> [WORK REQUIRED]
Transcribe the records below exactly.
[[ DATASET open ]]
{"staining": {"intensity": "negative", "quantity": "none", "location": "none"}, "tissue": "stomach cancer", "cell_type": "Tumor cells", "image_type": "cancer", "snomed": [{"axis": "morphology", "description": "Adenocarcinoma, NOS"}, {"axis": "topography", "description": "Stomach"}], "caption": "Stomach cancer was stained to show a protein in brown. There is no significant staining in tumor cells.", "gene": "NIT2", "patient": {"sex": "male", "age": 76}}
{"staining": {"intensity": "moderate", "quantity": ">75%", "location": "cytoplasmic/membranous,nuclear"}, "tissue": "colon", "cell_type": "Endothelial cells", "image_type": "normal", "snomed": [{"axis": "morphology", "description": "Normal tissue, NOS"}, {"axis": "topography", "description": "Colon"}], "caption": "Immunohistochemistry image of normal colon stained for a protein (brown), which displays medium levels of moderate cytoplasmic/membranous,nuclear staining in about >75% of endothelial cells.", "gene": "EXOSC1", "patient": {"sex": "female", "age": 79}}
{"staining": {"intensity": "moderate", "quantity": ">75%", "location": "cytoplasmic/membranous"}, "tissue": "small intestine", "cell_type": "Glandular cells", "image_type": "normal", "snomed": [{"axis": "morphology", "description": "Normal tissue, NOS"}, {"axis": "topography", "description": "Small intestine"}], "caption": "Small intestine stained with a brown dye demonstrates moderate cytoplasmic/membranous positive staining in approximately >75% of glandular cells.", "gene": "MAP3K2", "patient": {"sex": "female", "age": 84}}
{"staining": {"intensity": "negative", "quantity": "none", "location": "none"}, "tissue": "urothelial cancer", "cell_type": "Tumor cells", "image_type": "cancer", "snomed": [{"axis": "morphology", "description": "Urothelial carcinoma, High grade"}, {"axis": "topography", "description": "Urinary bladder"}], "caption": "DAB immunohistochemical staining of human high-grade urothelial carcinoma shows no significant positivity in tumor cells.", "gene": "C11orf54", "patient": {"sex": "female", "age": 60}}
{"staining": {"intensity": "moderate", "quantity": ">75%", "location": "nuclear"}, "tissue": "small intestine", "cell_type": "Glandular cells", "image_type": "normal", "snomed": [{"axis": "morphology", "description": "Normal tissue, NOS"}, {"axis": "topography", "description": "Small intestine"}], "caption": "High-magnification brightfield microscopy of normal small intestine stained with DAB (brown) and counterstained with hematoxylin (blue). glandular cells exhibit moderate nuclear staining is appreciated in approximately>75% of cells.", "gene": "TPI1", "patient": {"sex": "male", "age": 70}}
[[ DATASET closed ]]
> [WRITTEN RESPONSE]
{"staining": {"intensity": "negative", "quantity": "none", "location": "none"}, "tissue": "stomach cancer", "cell_type": "Tumor cells", "image_type": "cancer", "snomed": [{"axis": "morphology", "description": "Adenocarcinoma, NOS"}, {"axis": "topography", "description": "Stomach"}], "caption": "Stomach cancer was stained to show a protein in brown. There is no significant staining in tumor cells.", "gene": "NIT2", "patient": {"sex": "male", "age": 76}}
{"staining": {"intensity": "moderate", "quantity": ">75%", "location": "cytoplasmic/membranous,nuclear"}, "tissue": "colon", "cell_type": "Endothelial cells", "image_type": "normal", "snomed": [{"axis": "morphology", "description": "Normal tissue, NOS"}, {"axis": "topography", "description": "Colon"}], "caption": "Immunohistochemistry image of normal colon stained for a protein (brown), which displays medium levels of moderate cytoplasmic/membranous,nuclear staining in about >75% of endothelial cells.", "gene": "EXOSC1", "patient": {"sex": "female", "age": 79}}
{"staining": {"intensity": "moderate", "quantity": ">75%", "location": "cytoplasmic/membranous"}, "tissue": "small intestine", "cell_type": "Glandular cells", "image_type": "normal", "snomed": [{"axis": "morphology", "description": "Normal tissue, NOS"}, {"axis": "topography", "description": "Small intestine"}], "caption": "Small intestine stained with a brown dye demonstrates moderate cytoplasmic/membranous positive staining in approximately >75% of glandular cells.", "gene": "MAP3K2", "patient": {"sex": "female", "age": 84}}
{"staining": {"intensity": "negative", "quantity": "none", "location": "none"}, "tissue": "urothelial cancer", "cell_type": "Tumor cells", "image_type": "cancer", "snomed": [{"axis": "morphology", "description": "Urothelial carcinoma, High grade"}, {"axis": "topography", "description": "Urinary bladder"}], "caption": "DAB immunohistochemical staining of human high-grade urothelial carcinoma shows no significant positivity in tumor cells.", "gene": "C11orf54", "patient": {"sex": "female", "age": 60}}
{"staining": {"intensity": "moderate", "quantity": ">75%", "location": "nuclear"}, "tissue": "small intestine", "cell_type": "Glandular cells", "image_type": "normal", "snomed": [{"axis": "morphology", "description": "Normal tissue, NOS"}, {"axis": "topography", "description": "Small intestine"}], "caption": "High-magnification brightfield microscopy of normal small intestine stained with DAB (brown) and counterstained with hematoxylin (blue). glandular cells exhibit moderate nuclear staining is appreciated in approximately>75% of cells.", "gene": "TPI1", "patient": {"sex": "male", "age": 70}}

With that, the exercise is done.